ЦЕЛЬ УПРАЖНЕНИЯ:
Ответьте, пожалуйста, на вопросы по отрывку о Зорге ниже:
(a) Что Зорге получал от Мияги в первые дни их сотрудничества?
(b) С какого возраста Мияги жил в Америке?
(c) Сколько лет было Мияги, когда он встретился с Зорге?

ВЫБРАННЫЙ ОТРЫВОК:

Зорге по-прежнему не считал нужным торопить события на данном этапе. Он не требовал от Мияги огромного количества информации, и все, что он получал от него в эти первые дни их сотрудничества, были устные пересказы новостей и комментариев, которые уже появились в японских газетах и журналах. Материал такого рода был ценен для Зорге-журналиста, но не приносил видимой пользы Зорге-шпиону.
Согласно требованиям, согласованным заранее в Москве, действующая группа была теперь укомплектована полностью. У Зорге (как и обещал Берзин) был свой радист и два помощника, один из которых был японцем. Однако с точки зрения Зорге Мияги был новичком, он прожил в Америке с шестнадцати лет, а потому мир Токио был ему незнаком. У него, конечно же, не было связей в японском правительстве или среди высоких чинов вооруженных сил. Недоставало также опытности и зрелости — Мияги исполнилось тридцать, когда он встретился с Зорге. Но Мияги мог читать и писать по-японски, и в то время это было его единственным достоинством как помощника, не считая его природной чувствительности, интеллигентности и добродушия.

ДАННЫЕ:
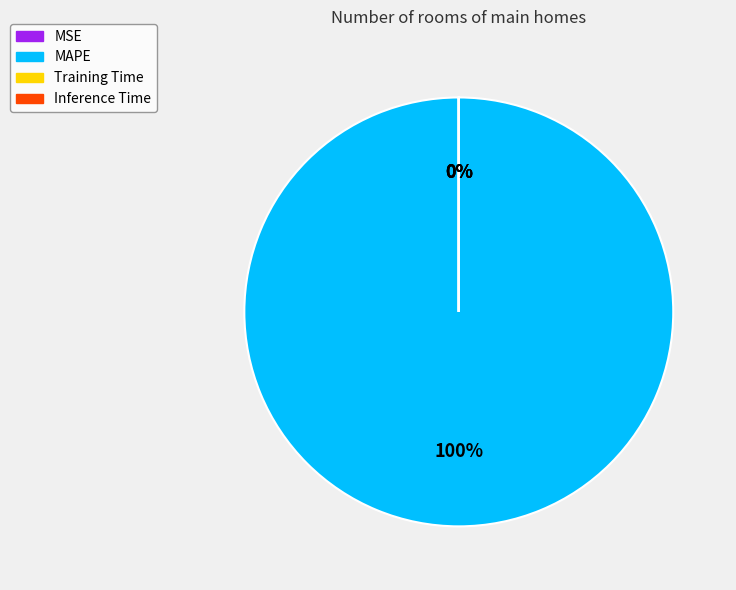

Is it true that MAPE is 100% of the pie?

True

ОТВЕТ:
(a) Устные пересказы новостей и комментариев, которые уже появились в японских газетах и журналах.
(b) С шестнадцати лет.
(c) Тридцать лет.